Candiyú admiraba los nuevos discos:

—¿Te costó mucho a usted, patrón?

—Costó... qué?

—Ese hablero... los mozos que cantan.

La mirada turbia, inexpresiva e insistente de míster Hall, se aclaró. El contador comercial surgía.

¡Oh, cuesta mucho!... ¿Usted quiere comprar?
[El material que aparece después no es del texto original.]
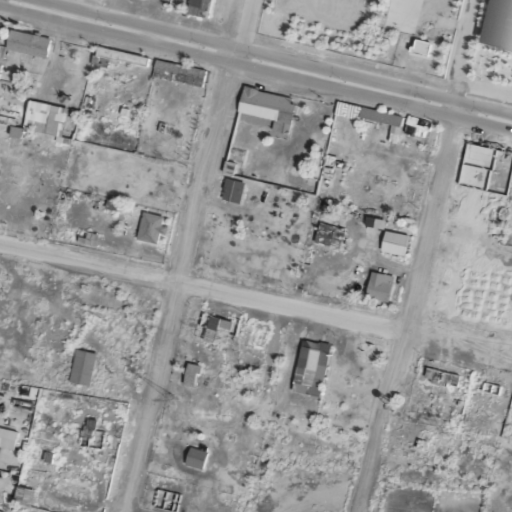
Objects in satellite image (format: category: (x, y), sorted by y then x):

—Si usted querés venderme...—contestó llanamente Candiyú, convencido de la imposibilidad de tal compra. Pero míster Hall proseguía mirándolo con pesada fijeza, mientras la membrana saltaba del disco a fuerza de marchas metálicas.

—Vendo barato a usted... cincuenta pesos!

Candiyú sacudió la cabeza, sonriendo al aparato y a su maquinista, alternativamente:

Mucha plata! No tengo.

—¿Usted qué tiene, entonces?

El hombre se sonrió de nuevo, sin responder.

—¿Dónde usted vive?—prosiguió míster Hall, evidentemente decidido a desprenderse de su gramófono.

—En el puerto.

¡Ah! yo conozco usted... ¿Usted llama Candiyú?

—Así es.

—¿Y usted pesca vigas?

—A veces, alguna viguita sin dueño...

Vendo por vigas!... Tres vigas aserradas. Yo mando carreta. ¿Conviene?

Candiyú se reía.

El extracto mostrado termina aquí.